*EXERCISE DESCRIPTION*
Convert everything from the first line of the listing below down to and including the line containing "Given the image: Outline" into a Markdown table with the columns Row and Line Text, leaving out any blank lines.

*RECORDS FOR THIS TASK*
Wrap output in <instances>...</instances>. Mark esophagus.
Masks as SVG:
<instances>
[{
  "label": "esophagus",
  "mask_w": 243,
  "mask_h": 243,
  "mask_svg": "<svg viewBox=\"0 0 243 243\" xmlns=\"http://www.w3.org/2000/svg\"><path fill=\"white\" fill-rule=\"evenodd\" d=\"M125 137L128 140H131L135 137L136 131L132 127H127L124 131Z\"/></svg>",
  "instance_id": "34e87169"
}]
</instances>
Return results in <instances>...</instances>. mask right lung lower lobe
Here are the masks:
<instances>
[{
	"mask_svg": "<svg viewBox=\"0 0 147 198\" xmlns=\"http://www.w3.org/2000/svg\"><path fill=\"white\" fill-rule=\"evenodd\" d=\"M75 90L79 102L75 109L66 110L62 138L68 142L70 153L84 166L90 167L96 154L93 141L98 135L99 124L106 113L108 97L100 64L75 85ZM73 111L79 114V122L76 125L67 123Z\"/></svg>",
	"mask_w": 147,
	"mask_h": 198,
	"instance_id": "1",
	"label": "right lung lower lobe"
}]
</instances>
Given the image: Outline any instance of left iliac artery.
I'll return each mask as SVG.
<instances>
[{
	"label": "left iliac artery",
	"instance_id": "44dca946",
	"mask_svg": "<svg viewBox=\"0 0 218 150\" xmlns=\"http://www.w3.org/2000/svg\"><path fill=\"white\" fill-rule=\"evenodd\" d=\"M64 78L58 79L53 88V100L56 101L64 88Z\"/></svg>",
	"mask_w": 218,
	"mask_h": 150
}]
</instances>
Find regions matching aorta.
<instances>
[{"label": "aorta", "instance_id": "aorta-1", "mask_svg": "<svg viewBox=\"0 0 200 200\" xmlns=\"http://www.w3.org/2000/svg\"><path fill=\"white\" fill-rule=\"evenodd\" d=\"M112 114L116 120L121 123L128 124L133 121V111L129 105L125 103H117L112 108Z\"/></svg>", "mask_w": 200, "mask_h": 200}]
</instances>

*WRITTEN REPLY*
| Row | Line Text |
|---|---|
| 1 | Wrap output in <instances>...</instances>. Mark esophagus. |
| 2 | Masks as SVG: |
| 3 | <instances> |
| 4 | [{ |
| 5 |   "label": "esophagus", |
| 6 |   "mask_w": 243, |
| 7 |   "mask_h": 243, |
| 8 |   "mask_svg": "<svg viewBox=\"0 0 243 243\" xmlns=\"http://www.w3.org/2000/svg\"><path fill=\"white\" fill-rule=\"evenodd\" d=\"M125 137L128 140H131L135 137L136 131L132 127H127L124 131Z\"/></svg>", |
| 9 |   "instance_id": "34e87169" |
| 10 | }] |
| 11 | </instances> |
| 12 | Return results in <instances>...</instances>. mask right lung lower lobe |
| 13 | Here are the masks: |
| 14 | <instances> |
| 15 | [{ |
| 16 | 	"mask_svg": "<svg viewBox=\"0 0 147 198\" xmlns=\"http://www.w3.org/2000/svg\"><path fill=\"white\" fill-rule=\"evenodd\" d=\"M75 90L79 102L75 109L66 110L62 138L68 142L70 153L84 166L90 167L96 154L93 141L98 135L99 124L106 113L108 97L100 64L75 85ZM73 111L79 114V122L76 125L67 123Z\"/></svg>", |
| 17 | 	"mask_w": 147, |
| 18 | 	"mask_h": 198, |
| 19 | 	"instance_id": "1", |
| 20 | 	"label": "right lung lower lobe" |
| 21 | }] |
| 22 | </instances> |
| 23 | Given the image: Outline any instance of left iliac artery. |